> Source document:
☆ ☆ ☆ ☆
DP-500 Table of contents
In the previous articles of the series, we’ve explained what happens when you hit the Publish button in Power BI Desktop. Assuming that you’re not using a Live connection mode, once you publish the report, two artifacts will be deployed to a destination workspace – the report itself, but also a dataset on which the report is based. Then, this dataset can be reused again as the source for other reports, but we will cover this in the next sections.
However, besides these two artifacts, report and dataset, there are also additional options available for handling your analytic workloads. One of these options is a Dataflow. It’s a very important concept, especially in enterprise-grade implementations, and as such, deserves a thorough understanding and explanation.
Let’s first demystify what a dataflow is. In most simple words, a dataflow is a set of tables and/or queries containing the data, and that set of tables/queries can be reused across multiple reports within the organization. Think of a Date or Calendar table, that is basically an integral part of every reporting solution. Instead of using DAX code to create a Date table within each and every Power BI report, you can leverage Dataflows, create a Date table as a dataflow, and then reuse that table across all the reports.
It’s not just about reusability, but also about creating a single source of truth, so you can be sure that all your reports and downstream artifacts apply the same logic.
From a technical point of view, a Dataflow is nothing else but the CDM, or Common Data Model format, stored in the Azure Data Lake.
Dataflows use cases
Before I show you how to create dataflows, let’s first examine the possible use cases for dataflow:
- There is no proper data warehouse within the organization, or you don’t have direct access to it
- Extending the data from the data warehouse, by implementing an additional logical layer on top of it
- For slower data sources, dataflows may be a solution, because the data will be extracted only once, and then reused multiple times
- For data sources that you pay for – instead of connecting multiple times to this data source, you’ll connect only once
- Reducing the data source complexity – instead of connecting to multiple data source objects, and having all of them in the dependency circle, you can transform and prepare the data within the dataflow, thus reducing the overall complexity
- Horizontal data partition – meaning, you can create multiple dataflows based on the same data source. Then, let’s say that you have a group of users that needs to see the whole data – you can expose the dataflow that contains all the data to this specific group, while you can create additional dataflows, containing only a subset of the data, to other groups of users
It’s not all that rosy in the Dataflows world…
Ok, it’s not all that rosy in the dataflows world. No matter how powerful they are, there are also certain limitations to keep in mind if you decide to use dataflows in your enterprise reporting solutions.
☆ ☆ ☆ ☆
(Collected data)
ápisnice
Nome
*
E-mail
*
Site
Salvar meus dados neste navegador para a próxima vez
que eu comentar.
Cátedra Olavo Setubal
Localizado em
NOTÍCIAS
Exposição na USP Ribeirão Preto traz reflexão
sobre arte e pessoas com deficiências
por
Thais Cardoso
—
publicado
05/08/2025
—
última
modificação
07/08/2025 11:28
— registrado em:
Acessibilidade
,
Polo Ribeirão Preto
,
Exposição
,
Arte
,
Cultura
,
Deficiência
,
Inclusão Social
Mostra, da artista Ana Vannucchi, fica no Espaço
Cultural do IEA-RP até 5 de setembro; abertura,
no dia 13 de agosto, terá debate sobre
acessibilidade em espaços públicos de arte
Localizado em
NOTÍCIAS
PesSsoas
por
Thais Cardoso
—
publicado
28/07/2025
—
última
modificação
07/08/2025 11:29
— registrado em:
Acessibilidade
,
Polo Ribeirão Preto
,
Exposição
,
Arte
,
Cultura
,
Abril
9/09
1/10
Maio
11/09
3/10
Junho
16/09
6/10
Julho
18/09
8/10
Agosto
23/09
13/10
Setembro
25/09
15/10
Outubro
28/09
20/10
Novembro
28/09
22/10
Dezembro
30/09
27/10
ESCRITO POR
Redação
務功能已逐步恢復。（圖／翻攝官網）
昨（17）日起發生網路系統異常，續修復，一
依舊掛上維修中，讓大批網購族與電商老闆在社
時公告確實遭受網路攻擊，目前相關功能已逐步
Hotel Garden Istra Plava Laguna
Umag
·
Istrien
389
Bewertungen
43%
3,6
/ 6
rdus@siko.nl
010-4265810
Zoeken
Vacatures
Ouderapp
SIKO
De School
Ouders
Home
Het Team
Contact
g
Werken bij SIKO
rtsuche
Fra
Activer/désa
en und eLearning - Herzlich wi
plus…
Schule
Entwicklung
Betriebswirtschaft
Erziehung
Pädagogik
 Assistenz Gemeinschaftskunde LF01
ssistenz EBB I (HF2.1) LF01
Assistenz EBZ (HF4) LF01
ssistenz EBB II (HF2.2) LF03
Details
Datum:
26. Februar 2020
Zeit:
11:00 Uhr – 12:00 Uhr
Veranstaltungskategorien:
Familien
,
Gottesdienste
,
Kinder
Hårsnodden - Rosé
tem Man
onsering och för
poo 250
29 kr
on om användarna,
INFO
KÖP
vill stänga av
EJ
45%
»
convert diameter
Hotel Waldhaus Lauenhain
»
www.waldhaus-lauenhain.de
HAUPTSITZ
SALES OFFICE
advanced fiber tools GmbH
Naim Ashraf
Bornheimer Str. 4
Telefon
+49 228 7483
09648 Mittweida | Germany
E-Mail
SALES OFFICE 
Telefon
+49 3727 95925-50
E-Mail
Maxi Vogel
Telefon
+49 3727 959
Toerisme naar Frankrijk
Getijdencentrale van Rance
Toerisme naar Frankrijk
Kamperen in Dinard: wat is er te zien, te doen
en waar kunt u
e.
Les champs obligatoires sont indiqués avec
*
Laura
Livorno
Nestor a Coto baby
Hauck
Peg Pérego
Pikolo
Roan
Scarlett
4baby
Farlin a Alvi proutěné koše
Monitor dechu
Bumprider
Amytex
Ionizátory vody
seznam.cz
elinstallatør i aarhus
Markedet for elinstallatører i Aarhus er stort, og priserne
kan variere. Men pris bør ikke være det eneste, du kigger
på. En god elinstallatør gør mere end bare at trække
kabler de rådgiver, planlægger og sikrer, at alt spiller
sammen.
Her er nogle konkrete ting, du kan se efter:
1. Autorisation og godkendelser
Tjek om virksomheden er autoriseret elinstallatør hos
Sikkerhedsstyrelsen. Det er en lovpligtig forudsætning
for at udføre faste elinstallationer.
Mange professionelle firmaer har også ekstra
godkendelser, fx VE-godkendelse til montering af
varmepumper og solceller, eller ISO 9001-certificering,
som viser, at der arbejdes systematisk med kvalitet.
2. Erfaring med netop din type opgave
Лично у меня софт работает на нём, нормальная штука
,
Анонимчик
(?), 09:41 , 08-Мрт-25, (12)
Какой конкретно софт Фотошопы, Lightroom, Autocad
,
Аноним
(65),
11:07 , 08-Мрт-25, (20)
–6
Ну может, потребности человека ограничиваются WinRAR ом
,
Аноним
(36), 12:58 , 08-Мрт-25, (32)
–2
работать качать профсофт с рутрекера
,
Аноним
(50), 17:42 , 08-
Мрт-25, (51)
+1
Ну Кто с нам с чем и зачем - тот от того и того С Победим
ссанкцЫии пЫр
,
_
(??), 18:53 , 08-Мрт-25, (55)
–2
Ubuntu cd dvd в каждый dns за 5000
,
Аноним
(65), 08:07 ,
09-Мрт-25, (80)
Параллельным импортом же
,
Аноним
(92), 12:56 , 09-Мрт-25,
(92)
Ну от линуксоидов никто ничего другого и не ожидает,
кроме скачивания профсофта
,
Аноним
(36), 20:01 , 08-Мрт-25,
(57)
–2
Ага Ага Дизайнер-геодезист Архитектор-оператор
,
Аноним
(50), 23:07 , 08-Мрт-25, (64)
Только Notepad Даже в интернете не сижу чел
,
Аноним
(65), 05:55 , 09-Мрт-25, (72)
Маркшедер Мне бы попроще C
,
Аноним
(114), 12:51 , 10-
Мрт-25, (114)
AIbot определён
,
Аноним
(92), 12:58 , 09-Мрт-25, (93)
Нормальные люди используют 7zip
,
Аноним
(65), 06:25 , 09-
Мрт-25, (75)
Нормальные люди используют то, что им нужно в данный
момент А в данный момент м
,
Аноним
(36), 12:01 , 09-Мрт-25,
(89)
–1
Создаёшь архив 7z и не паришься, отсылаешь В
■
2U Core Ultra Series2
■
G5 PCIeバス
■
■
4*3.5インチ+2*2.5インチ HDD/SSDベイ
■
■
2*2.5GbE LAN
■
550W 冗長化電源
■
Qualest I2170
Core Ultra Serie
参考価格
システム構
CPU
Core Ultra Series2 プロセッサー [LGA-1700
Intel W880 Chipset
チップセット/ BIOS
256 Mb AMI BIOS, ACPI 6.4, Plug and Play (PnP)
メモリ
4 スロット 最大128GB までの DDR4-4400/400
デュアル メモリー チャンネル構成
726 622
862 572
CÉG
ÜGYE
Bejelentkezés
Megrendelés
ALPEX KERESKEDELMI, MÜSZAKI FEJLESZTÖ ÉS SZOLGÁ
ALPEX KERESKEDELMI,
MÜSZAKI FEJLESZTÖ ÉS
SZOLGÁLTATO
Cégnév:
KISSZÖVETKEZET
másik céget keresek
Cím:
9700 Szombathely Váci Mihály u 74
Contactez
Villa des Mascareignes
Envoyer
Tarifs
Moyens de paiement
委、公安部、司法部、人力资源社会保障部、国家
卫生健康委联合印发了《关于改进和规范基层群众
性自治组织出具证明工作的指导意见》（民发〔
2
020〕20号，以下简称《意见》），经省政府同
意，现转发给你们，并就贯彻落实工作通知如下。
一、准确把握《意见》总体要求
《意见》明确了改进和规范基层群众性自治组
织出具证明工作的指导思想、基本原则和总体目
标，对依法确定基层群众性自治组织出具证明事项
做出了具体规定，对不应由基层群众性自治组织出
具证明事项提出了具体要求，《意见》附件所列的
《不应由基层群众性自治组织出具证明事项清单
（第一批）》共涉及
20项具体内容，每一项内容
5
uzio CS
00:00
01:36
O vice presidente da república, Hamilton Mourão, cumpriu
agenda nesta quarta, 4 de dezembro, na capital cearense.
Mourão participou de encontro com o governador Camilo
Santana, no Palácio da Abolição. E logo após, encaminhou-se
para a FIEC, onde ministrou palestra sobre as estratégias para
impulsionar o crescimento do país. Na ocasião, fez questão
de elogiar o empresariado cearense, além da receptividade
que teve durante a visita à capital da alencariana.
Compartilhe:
☆ ☆ ☆ ☆
> Using the information:
A) Answer these questions from the Power BI dataflows article:
(i) Outside Live connection mode, which two artifacts reach the destination workspace when a report is published?
(ii) In technical terms, what format is a dataflow, and where is it stored?
(iii) Why can dataflows help with slower data sources?
B) Pick up the Power BI dataflows article after its last sentence and keep writing.
The collected data has no role in any of this.

> Answers to this exercise:
A)
(i) The report itself and the dataset it is based on.
(ii) It is the CDM (Common Data Model) format, stored in the Azure Data Lake.
(iii) The data is extracted only once and then reused multiple times.

B)
First, and most important, dataflows are not and should not be a substitute for the data warehouse. A data warehouse should still be a central place for the organizational data workload needs, while dataflows should be considered as a supplement to a data warehouse.
The next limitation is the inability to use RLS. Then, if you’re operating in a shared capacity, meaning that your organization has to share the resources with others, you may run into performance issues with dataflows.
Finally, you can’t create Linked entities in a shared capacity. They CAN exist, but they have to be disabled for loading. In addition, computed entities can’t be created in shared capacity dataflows, while an incremental refresh is also not supported.
Ok, maybe you’ve noticed that I mentioned Linked and Computed entities previously. And, now, you’re probably wondering:
What are linked and computed entities?
So, let’s try to explain the different entity types that exist in the dataflows ecosystem.
First of all, let’s go one step back and understand how to create a dataflow in the first place.
Dataflows can’t be created from Power BI Desktop! That’s the first and most important thing to keep in mind. If not in the Power BI Desktop, then where? This time, no Tabular Editor or other external tools…You create a dataflow in the Power BI Service! And, for creating a dataflow, you’re going to use Power Query Online – which, more or less, works the same way as a “regular” Power Query in Power BI Desktop.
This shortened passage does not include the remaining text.